じっと疑いの眼差しで見てたら、なにか?と言った感じで気づかれた。

「あ……あの史明くん」
「はい?」
「…………」

どうしよう……聞いて……みる?

「あの……」
「?」

「史明くんって……結婚……は?」

「え?」

わああああ!ちょっと話飛びすぎた?
すごいキョトンとした顔してる。

「いや……あの……史明くんも、いいお年頃でしょ?」
「そうですね……年齢的にはそうでしょうね。友人の中には結婚して、子供がいる人もいますしね」

言いながら、クスリと彼が笑う。

「じゃあ……そういうお相手……」
「周りからは前から結婚しろ結婚しろって、言われてますけど」
「……やっぱり」
「え?」
「う……ううん。
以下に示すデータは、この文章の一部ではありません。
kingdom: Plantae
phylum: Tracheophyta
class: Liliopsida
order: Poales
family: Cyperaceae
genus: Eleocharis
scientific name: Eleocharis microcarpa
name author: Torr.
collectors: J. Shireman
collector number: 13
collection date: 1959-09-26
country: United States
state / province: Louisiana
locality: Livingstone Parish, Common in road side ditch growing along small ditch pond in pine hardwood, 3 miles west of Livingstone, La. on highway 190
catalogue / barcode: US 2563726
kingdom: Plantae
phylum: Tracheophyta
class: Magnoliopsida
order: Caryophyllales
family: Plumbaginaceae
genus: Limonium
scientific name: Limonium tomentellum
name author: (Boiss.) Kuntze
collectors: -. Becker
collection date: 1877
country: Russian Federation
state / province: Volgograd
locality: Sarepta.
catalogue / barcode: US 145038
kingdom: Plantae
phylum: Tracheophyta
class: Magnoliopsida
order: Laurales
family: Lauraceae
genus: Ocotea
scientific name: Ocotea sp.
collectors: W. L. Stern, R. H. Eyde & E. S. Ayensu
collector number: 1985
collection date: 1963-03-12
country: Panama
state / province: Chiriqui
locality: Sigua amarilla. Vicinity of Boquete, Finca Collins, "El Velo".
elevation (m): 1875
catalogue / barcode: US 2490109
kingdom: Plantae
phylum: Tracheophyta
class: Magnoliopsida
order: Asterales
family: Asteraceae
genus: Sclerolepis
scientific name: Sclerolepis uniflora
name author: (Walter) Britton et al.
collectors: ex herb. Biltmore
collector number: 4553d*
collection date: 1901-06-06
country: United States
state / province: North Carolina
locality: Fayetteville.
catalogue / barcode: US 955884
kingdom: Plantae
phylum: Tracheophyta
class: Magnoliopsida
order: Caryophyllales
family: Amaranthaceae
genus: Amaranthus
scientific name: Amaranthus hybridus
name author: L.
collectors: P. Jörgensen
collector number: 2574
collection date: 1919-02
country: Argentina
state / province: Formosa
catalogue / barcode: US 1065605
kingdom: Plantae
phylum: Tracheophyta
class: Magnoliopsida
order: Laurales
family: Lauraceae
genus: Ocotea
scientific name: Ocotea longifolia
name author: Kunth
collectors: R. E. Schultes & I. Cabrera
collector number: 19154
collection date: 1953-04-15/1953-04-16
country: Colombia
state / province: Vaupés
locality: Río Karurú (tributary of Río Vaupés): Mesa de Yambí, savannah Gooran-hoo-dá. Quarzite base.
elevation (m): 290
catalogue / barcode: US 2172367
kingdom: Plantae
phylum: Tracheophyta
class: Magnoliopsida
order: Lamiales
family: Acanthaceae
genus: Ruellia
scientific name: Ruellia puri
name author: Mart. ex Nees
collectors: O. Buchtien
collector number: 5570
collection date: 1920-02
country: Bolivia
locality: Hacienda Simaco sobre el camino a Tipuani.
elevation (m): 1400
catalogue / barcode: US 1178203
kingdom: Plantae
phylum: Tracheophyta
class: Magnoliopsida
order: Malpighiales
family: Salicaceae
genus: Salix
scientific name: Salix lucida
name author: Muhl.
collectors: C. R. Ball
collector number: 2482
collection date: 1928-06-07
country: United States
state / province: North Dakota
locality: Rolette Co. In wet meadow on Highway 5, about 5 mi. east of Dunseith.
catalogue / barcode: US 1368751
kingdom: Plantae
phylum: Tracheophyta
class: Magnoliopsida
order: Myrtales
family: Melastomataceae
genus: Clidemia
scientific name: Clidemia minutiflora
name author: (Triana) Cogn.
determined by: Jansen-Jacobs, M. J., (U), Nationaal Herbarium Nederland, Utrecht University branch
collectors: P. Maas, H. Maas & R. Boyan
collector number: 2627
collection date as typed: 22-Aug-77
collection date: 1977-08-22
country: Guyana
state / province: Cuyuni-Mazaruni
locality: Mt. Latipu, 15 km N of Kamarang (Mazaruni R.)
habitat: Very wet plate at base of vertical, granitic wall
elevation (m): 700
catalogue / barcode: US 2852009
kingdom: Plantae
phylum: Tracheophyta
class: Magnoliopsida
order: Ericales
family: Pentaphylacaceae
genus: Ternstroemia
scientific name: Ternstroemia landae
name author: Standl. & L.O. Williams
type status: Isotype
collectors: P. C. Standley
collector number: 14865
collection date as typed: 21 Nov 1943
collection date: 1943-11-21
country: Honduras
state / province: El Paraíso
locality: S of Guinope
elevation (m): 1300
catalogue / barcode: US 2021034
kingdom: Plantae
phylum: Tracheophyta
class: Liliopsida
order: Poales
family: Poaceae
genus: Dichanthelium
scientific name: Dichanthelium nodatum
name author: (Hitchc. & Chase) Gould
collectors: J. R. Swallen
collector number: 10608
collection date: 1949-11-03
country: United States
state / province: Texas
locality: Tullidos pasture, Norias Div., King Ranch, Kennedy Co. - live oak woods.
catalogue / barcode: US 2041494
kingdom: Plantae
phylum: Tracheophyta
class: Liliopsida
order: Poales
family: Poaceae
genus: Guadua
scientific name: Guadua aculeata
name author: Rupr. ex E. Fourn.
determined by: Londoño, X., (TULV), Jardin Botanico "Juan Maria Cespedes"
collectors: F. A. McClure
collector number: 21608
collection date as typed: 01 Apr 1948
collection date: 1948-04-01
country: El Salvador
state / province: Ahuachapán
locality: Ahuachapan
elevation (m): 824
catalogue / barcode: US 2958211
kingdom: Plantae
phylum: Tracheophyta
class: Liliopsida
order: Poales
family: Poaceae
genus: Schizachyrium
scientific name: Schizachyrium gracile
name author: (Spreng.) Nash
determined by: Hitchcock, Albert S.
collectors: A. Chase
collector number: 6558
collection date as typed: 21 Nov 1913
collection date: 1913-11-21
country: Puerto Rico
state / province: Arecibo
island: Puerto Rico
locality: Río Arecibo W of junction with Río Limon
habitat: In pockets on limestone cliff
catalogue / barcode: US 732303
じゃあ結婚する予定はあるんだ」
「まあ、したくないわけじゃないので……できたらいいですよね」

にっこりと笑って、またワインをコクンと飲む史明くん。

「…………」

───── あ……曖昧な言い方の返事でよくわからないわ!!
いや……やっぱり聞き方がまずかったのかしら?

ハッキリと相手の名前も出して聞いたほうが……。

「あ……あのね」
「あ!ちょっとすみません」

グラスを持ってない手を私に向かってあげると、座りながらズボンのポケットを弄って携帯を出す。
グラスをテーブルの上に置くと、軽く頭を下げて携帯を弄りながら玄関の方に歩いて行った。

「………なんだか、聞きそびれちゃったわ」

はあ〜〜と溜息を漏らして項垂れる。

聞いたって素直に答えてくれるかなんてわからないのに。
それに相手の名前を出して、私が会社を辞めた理由を史明くんに知られてしまうかもしれないし。

そう思うと、やっぱりこれ以上は聞けない……かな。

会社を辞めさせられたことで、史明くんを責める気持ちなんてない。
まあ婚約者様には、ことごとくガッカリさせられたけど。

史明くんが結婚したら、もうこんな付き合いも続けちゃいけないと思うけど、
彼女が言ったことがウソだったなら……もう少し、今のこの関係を続けていたいなと思うのって……
やっぱり私って嫌な女かな……。

もう男と女の関係にはならないと決めてるけど、それでもこの関係は婚約者様にとって
裏切り行為のなにものでもないんだろうし。


そう思っても、もう少しだけ史明くんと一緒に過ごす時間がほしいと思ってしまう。

ああ……私ってば……いつからそんな女になっちゃったんだろうな。

でも……終わりは綺麗に終わるつもりだから……史明くんが “もうお終い” って言ったら、ちゃんと終わりにするから。

だから……あともう少しだけ。


私は彼が電話をしている玄関に繋がる閉められたドアを見ながら、そんなことを思っていた。